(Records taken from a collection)

■ ■ ■

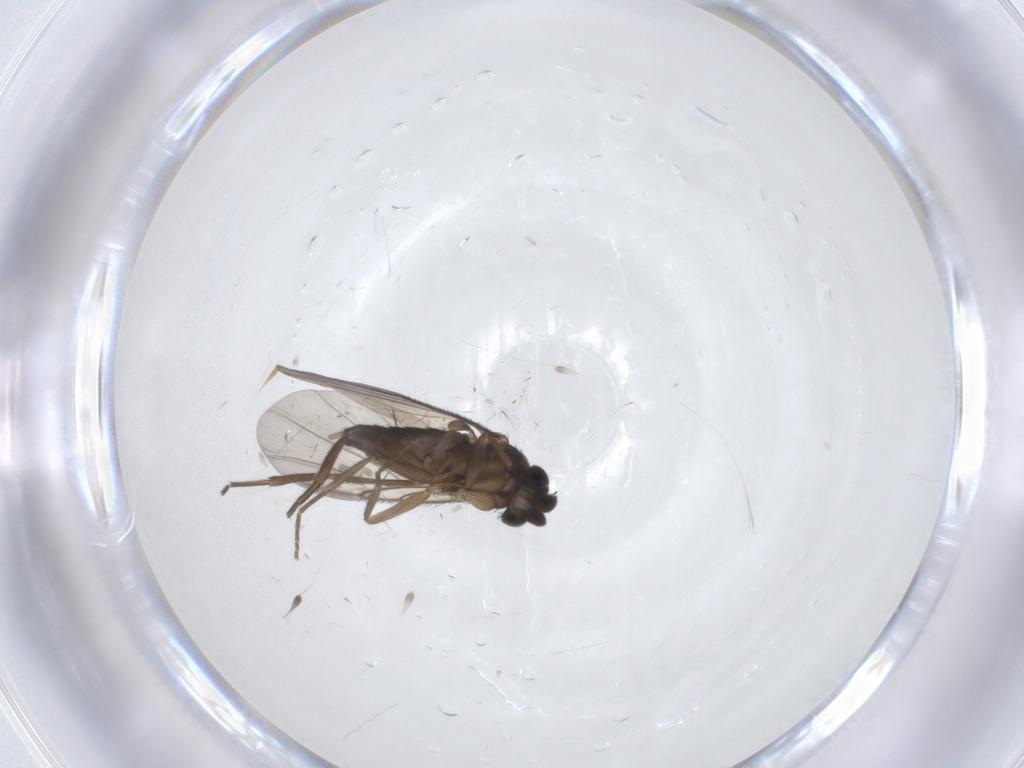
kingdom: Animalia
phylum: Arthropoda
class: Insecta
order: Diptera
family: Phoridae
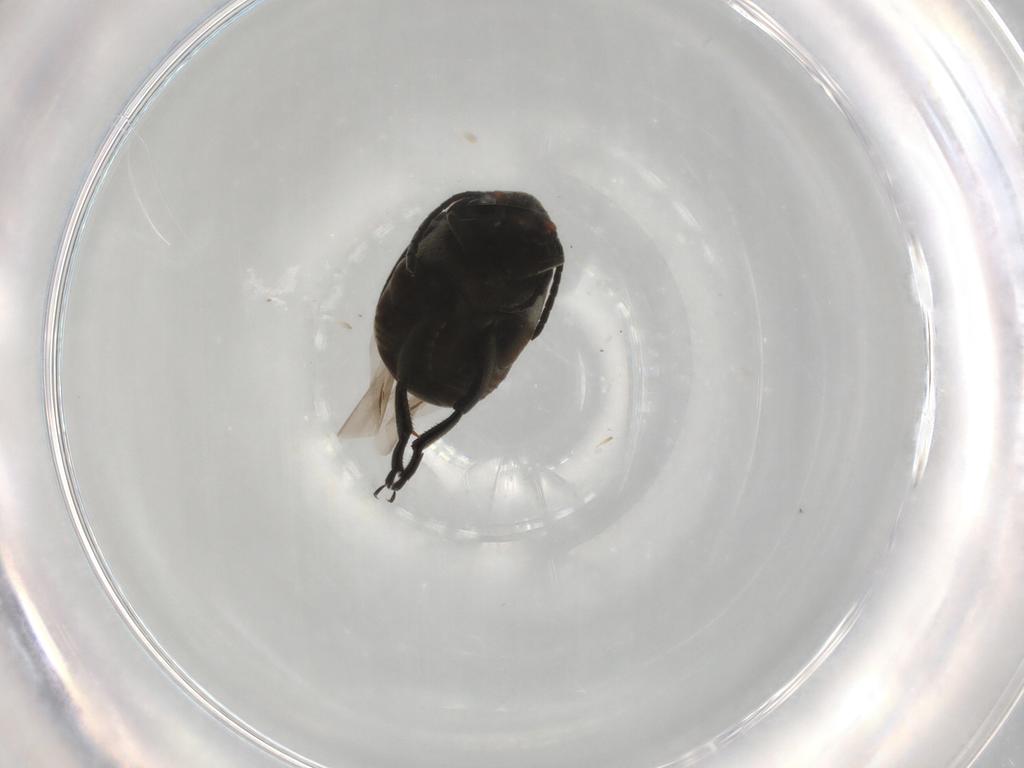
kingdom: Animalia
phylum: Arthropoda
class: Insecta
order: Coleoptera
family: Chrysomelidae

■ ■ ■

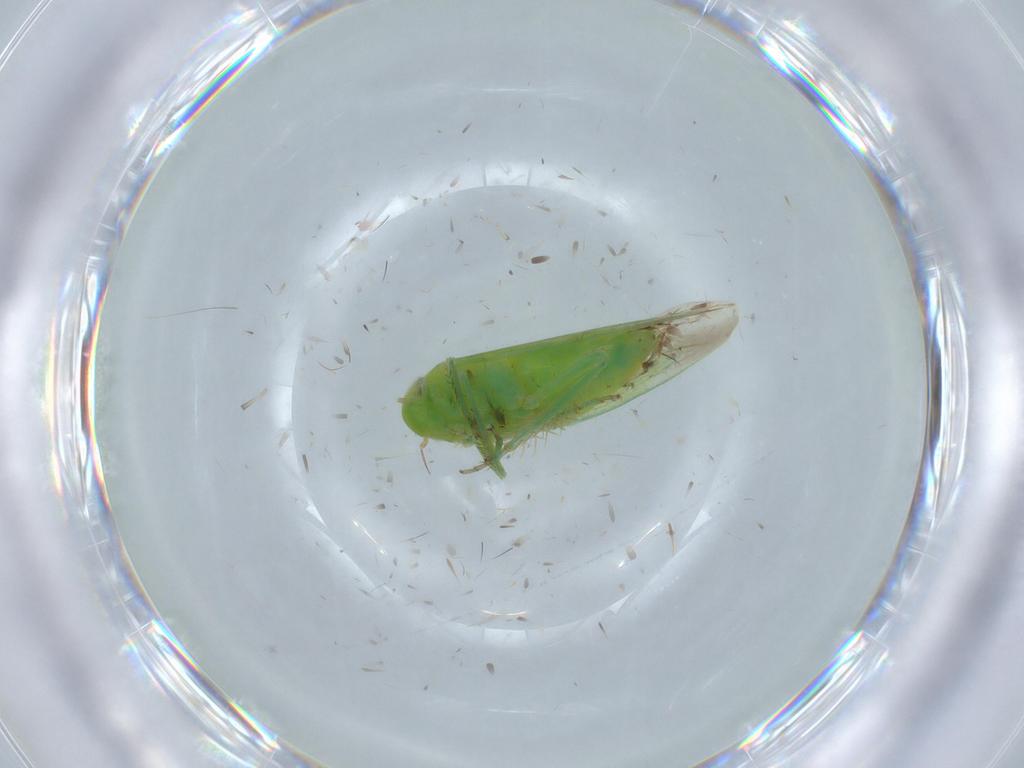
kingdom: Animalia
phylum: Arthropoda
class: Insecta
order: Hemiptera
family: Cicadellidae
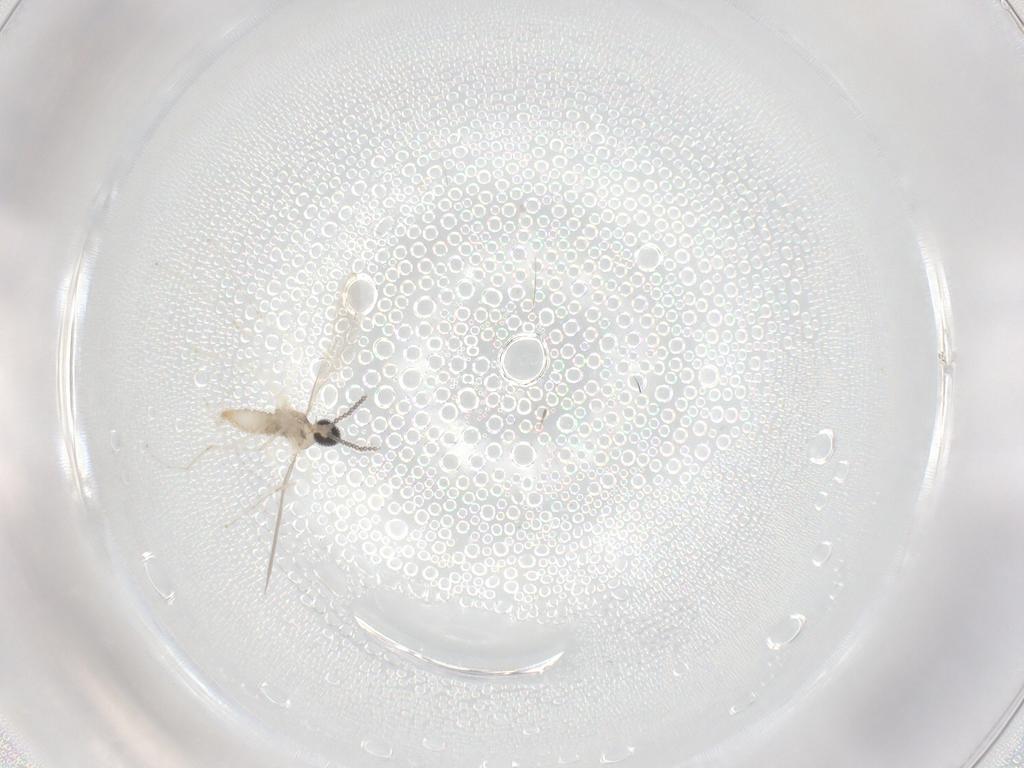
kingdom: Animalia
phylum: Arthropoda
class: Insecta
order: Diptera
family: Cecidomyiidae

■ ■ ■

● Problem statement
Copy the material between the lines holding "order: Hemiptera" and "family: Cecidomyiidae", inclusive. Omit the pictures from your copy.

● In response
order: Hemiptera
family: Cicadellidae
kingdom: Animalia
phylum: Arthropoda
class: Insecta
order: Diptera
family: Cecidomyiidae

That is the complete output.